Anneke van Giersbergen, ehemalige Sängerin bei den Holländern von THE GATHERING, verliess die Band überraschenderweise nach vierzehn Jahren um ihre eigene Gruppierung zu gründen: AGUA DE ANNIQUE. Das Debütalbum „Air“ setzt im Prinzip dort an, wo THE GATHERING mit „Nighttime Birds“ und „How To Measure A Planet“ begannen, und bietet straighten, atmosphärischen Gitarrenpop ohne grössere Abschweifungen oder Experimente.
Lebte THE GATHERING musikalisch in perfekter Symbiose mit Sängerin Anneke und zauberte emotional tiefe Momente, so lebt „Air“ ausschliesslich vom Gesang Annekes, während die Musik bei AGUA DE ANNIQUE lediglich schmückendes Beiwerk ist und keinerlei Melodien, Rhythmen oder Spannungbögen zu bieten hat, auf die man sich wirklich freuen kann. Ausnahmesängerin Anneke veredelt dabei die hier vorhandenen Popsongs engelhaft beschwörend und glänzt vor allem in Songs wie „Beautiful One“, dem Gänsehautsong „Day After Yesterday“, dem eingängigen und mit leichten Indie-Rock-Anleihen aufgepeppten „My Girl“ oder dem verträumten „Trail Of Grief“. Auch das zerbrechlich wirkende „Ice Water“, bei dem Anneke in den Backing Vocals Unterstützung in Gitarrist Joris Dirks findet, kann sich hören lassen. Der einzige schnellere Rocker „You Are Nice!“ zur Mitte des Albums fährt einige schwere Girarrenriffs auf, die im Gesamtbild des Albums allerdings völlig untergehen und sogar fehl am Platz wirken. Meine Favoriten auf diesem Album sind die melancholisch-jazzig angehauchte Nummer „Sunken Soldier Ball“ und das pink-floydig-inspirierte „Lost And Found“, auf dem im letzten Drittel noch einmal ein wunderschönes Gitarrensolo etwas Aufmerksamkeit auf sich ziehen kann.
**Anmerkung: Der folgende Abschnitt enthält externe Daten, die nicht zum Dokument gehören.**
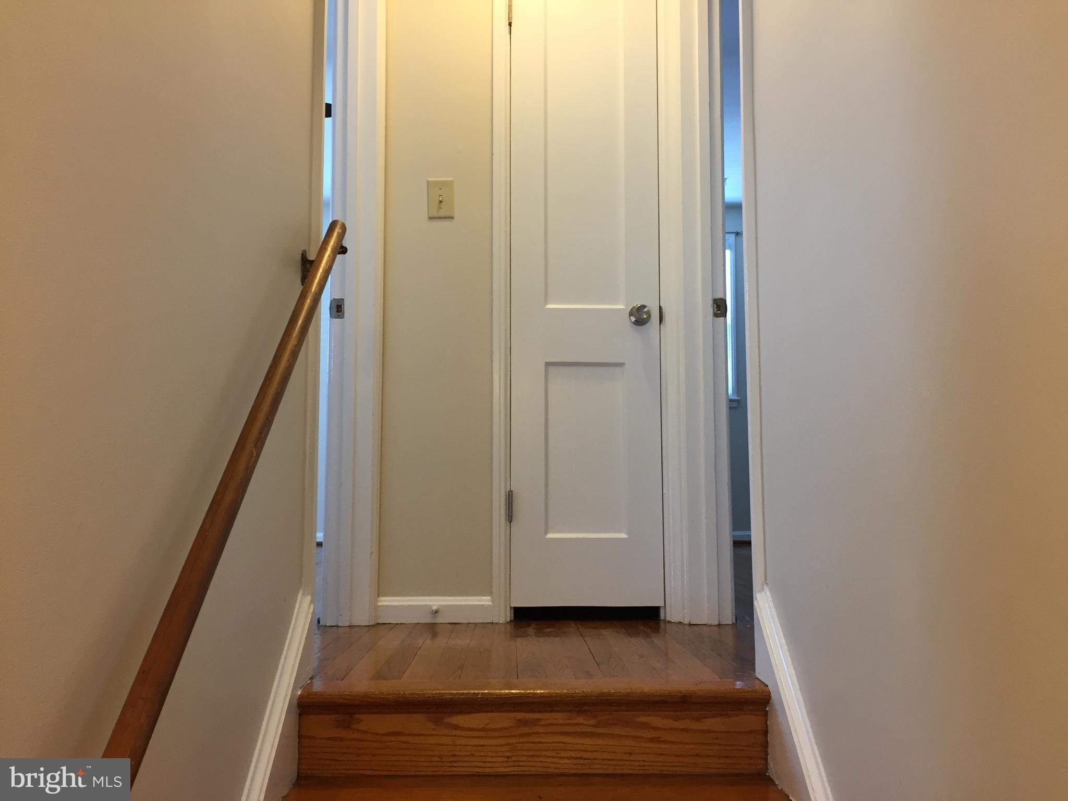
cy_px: 400
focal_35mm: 29
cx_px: 534
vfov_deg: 48.2
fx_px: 895
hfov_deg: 61.7
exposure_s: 1/30
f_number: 2.2
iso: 80
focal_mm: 4.15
Viele werden sich dieses Album nur aus einem Grund kaufen (wollen): Anneke van Giersbergen. Aber es muss ganz deutlich gesagt werden, dass es sich bei AGUA DE ANNIQUE definitiv nicht um THE GATHERING II handelt, denn „Air“ ist eine Ansammlung von süssen, zu keiner Zeit fesselnden Pop-Balladen, die ich bestenfalls als Gutenachtmusik empfehlen kann, oder jetzt für den Herbst, wenn man sich in Selbstmitleid und Melancholie daheim einigelt, mit einer schönen Tasse Heisser Schokolade und in Gedanken versunken vor sich her träumen möchte.